Learning in Public

Table of content

Most developers learn in private. They consume tutorials, read docs, watch videos. Then move on without leaving a trace.

Learning in public means creating “learning exhaust”: blog posts, tutorials, talks, tweets, videos. You document what you learn as you learn it. The output doesn’t have to be polished. You’re talking to yourself from three months ago.

Shawn Wang (swyx) coined the term in 2018. It became a career strategy for developers: build in the open, share your process, let the internet correct you.

Why it works

Three mechanisms make learning in public effective:

Teaching forces understanding. You can’t explain what you don’t grasp. Writing exposes gaps in your knowledge. The Feynman technique, formalized.

You become searchable. 80% of developers never write or speak publicly. By producing content, you signal expertise you might not feel. When someone Googles a problem you solved, they find you.

Mentors find you. Senior developers notice genuine learners. They offer help, answer questions, share opportunities. You can’t buy this access. But you can earn it by being visible.

The golden rule

Make the thing you wish existed when you were learning.

Don’t optimize for likes or retweets. Write for past you. Keep an almost-daily dev blog written for no one else but yourself.

Others benefiting is bonus. The main audience is future you, reviewing what past you figured out.

What counts as learning exhaust

Swyx’s original list:

The format matters less than consistency. Pick what feels sustainable.

Avoid walled gardens like Slack and Discord for your main output. They’re not searchable.
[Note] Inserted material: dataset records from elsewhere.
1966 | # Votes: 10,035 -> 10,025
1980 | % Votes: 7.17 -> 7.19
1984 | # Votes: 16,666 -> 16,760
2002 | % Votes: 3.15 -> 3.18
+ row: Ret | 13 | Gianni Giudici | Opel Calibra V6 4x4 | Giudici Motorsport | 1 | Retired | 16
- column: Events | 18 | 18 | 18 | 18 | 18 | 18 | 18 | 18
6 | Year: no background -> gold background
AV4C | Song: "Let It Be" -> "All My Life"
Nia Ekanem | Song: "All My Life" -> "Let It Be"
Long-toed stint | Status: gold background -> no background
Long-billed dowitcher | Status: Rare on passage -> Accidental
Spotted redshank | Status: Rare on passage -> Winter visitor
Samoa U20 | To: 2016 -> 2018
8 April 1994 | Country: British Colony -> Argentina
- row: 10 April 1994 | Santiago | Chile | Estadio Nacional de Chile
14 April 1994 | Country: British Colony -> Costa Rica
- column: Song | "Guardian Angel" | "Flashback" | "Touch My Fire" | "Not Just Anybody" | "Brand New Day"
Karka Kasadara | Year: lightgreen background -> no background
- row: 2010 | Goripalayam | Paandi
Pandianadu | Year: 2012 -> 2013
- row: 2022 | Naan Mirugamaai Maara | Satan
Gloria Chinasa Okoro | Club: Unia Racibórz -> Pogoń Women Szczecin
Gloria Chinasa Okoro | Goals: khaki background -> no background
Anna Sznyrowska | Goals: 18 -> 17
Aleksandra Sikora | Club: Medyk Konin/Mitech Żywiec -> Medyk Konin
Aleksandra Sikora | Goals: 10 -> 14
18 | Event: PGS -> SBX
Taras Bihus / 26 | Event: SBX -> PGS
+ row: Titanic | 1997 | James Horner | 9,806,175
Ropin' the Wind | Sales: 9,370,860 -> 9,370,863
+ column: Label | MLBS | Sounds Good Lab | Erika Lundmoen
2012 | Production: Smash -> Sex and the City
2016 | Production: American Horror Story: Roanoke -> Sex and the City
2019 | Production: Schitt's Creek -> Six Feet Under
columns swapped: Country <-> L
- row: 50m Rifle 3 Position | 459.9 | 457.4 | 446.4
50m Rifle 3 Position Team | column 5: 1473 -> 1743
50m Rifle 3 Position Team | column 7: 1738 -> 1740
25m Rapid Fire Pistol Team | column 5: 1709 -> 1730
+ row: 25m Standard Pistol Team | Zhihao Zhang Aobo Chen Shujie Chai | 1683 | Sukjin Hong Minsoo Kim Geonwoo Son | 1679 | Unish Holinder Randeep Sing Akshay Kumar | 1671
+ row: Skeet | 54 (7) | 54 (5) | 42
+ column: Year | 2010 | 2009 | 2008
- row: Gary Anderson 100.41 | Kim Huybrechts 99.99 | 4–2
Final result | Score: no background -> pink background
Put your best thinking where Google can index it.

Pick up what they put down

This is the “hack” version of learning in public.

Find people doing work you admire. When they ask for help (“Anyone want to tackle X?”), volunteer. When they release something, try it and give feedback. When they write about a problem, extend their thinking.

You help them. They notice you. They teach you. You amplify what they teach. Everyone wins.

This works because senior engineers are busy. They have more ideas than time. If you can execute on their ideas, they’ll invest in you.

The beginner’s advantage

“Why would anyone help me? There are so many junior developers.”

Because you have a beginner’s mind. You see problems experts have gone blind to. You can explain things at a level experts can’t reach anymore.

When someone teaches you, they teach everyone reading your output. You’re a force multiplier for their knowledge.

Handle being wrong

You will be wrong in public. This is the price of admission.

The mindset: try your best to be right, but don’t worry when you’re wrong. Wear your inexperience openly. When someone says you got it wrong, thank them. Ask them to explain why. Learn. Update your post.

Getting corrected by the internet is free education from experts who otherwise wouldn’t give you the time of day.

From public learner to paid expert

The progression swyx describes:

  1. You learn in public
  2. People notice genuine effort
  3. They start asking you questions
  4. You answer best you can, escalate what you can’t
  5. Eventually, people want to pay for your help

The timeline varies. But the pattern repeats: visibility creates opportunity.

Connection to digital gardens

Learning in public and digital gardens overlap but differ in emphasis.

Learning in public is a behavior: share what you learn as you learn it. Digital gardens are a format: a growing collection of notes organized by topic, not time.

Many practitioners combine both. They learn in public by tending a digital garden. The garden becomes a persistent knowledge base that compounds over time.

As swyx puts it: “Open source your knowledge.”

What You Can Steal

Start a TIL file. “Today I Learned” entries are low-pressure. One paragraph per day adds up. See the TIL System guide for implementation.

Talk while you code. Explain your thinking during pair programming or screen shares. This builds the muscle for public explanation.

Thank creators who teach you. Reach out to people whose content helped you. Ask a follow-up question. This starts relationships.

Clone projects to understand them. Rebuild tools you use from scratch. Write about what surprised you.

Make PRs to libraries you use. Documentation fixes count. You’re contributing and learning the codebase.

Summarize conferences. Attend talks, write up what you learned. Speakers notice and appreciate this.